Extracted data entries
# # # # #

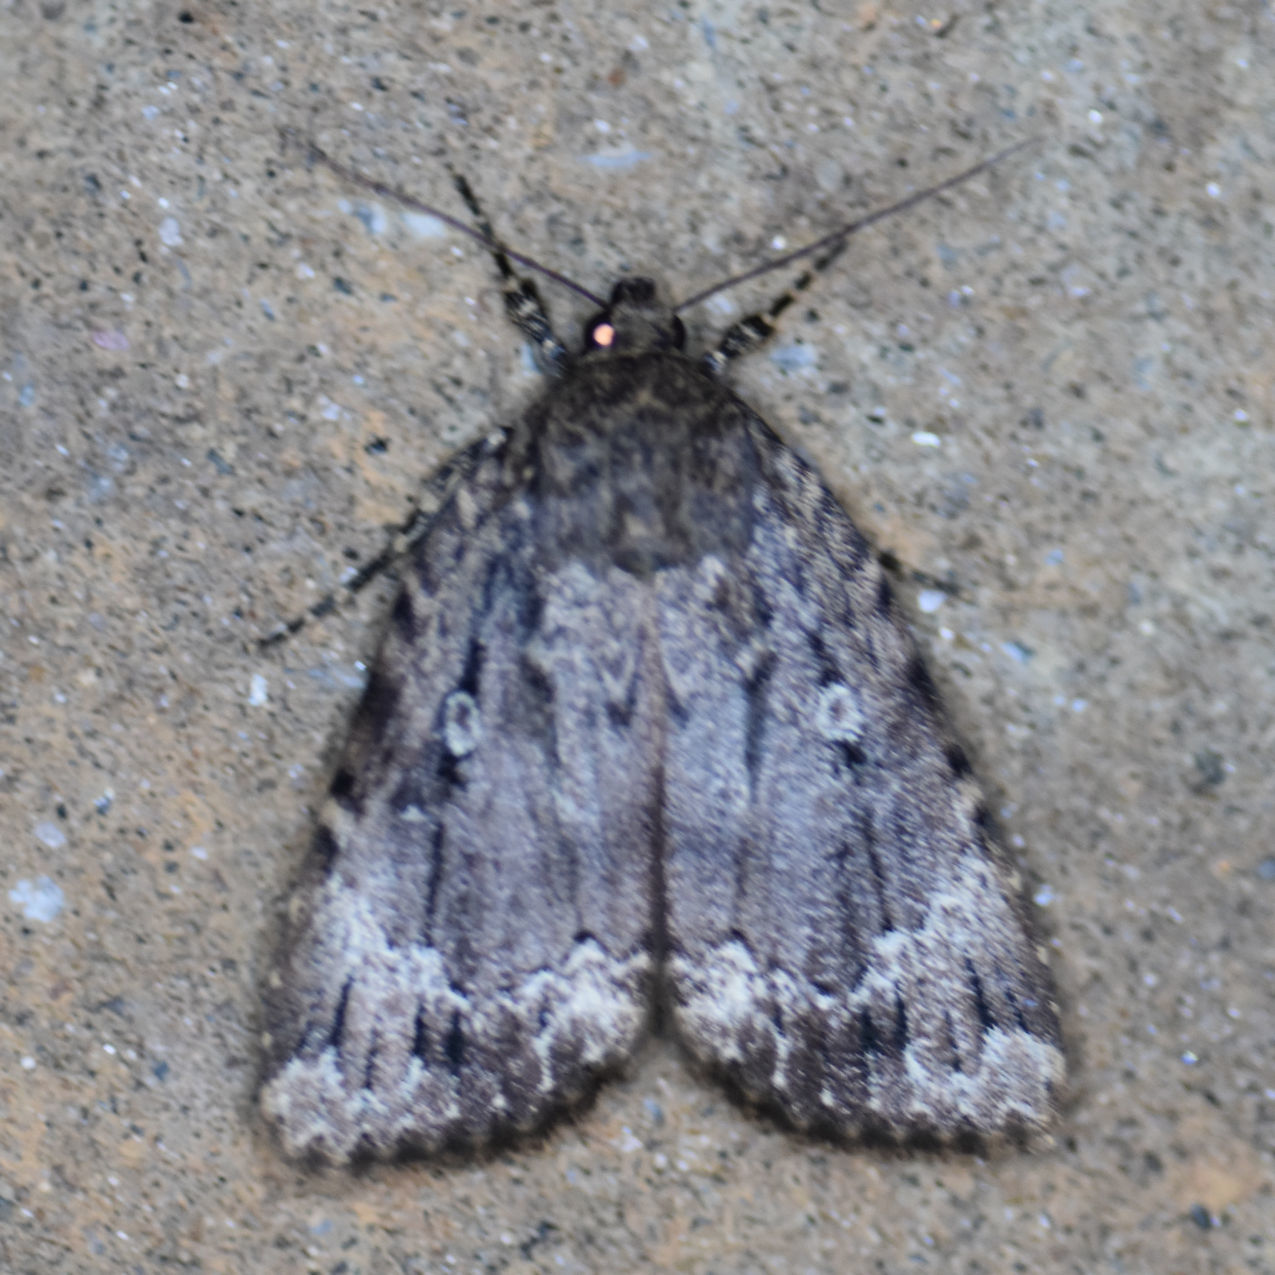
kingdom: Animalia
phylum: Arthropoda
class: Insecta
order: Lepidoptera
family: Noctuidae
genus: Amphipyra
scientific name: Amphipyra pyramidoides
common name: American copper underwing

# # # # #

Instructions to follow | Copy out every line of the rows above word for word, leaving out the pictures.

Correct response |
kingdom: Animalia
phylum: Arthropoda
class: Insecta
order: Lepidoptera
family: Noctuidae
genus: Amphipyra
scientific name: Amphipyra pyramidoides
common name: American copper underwing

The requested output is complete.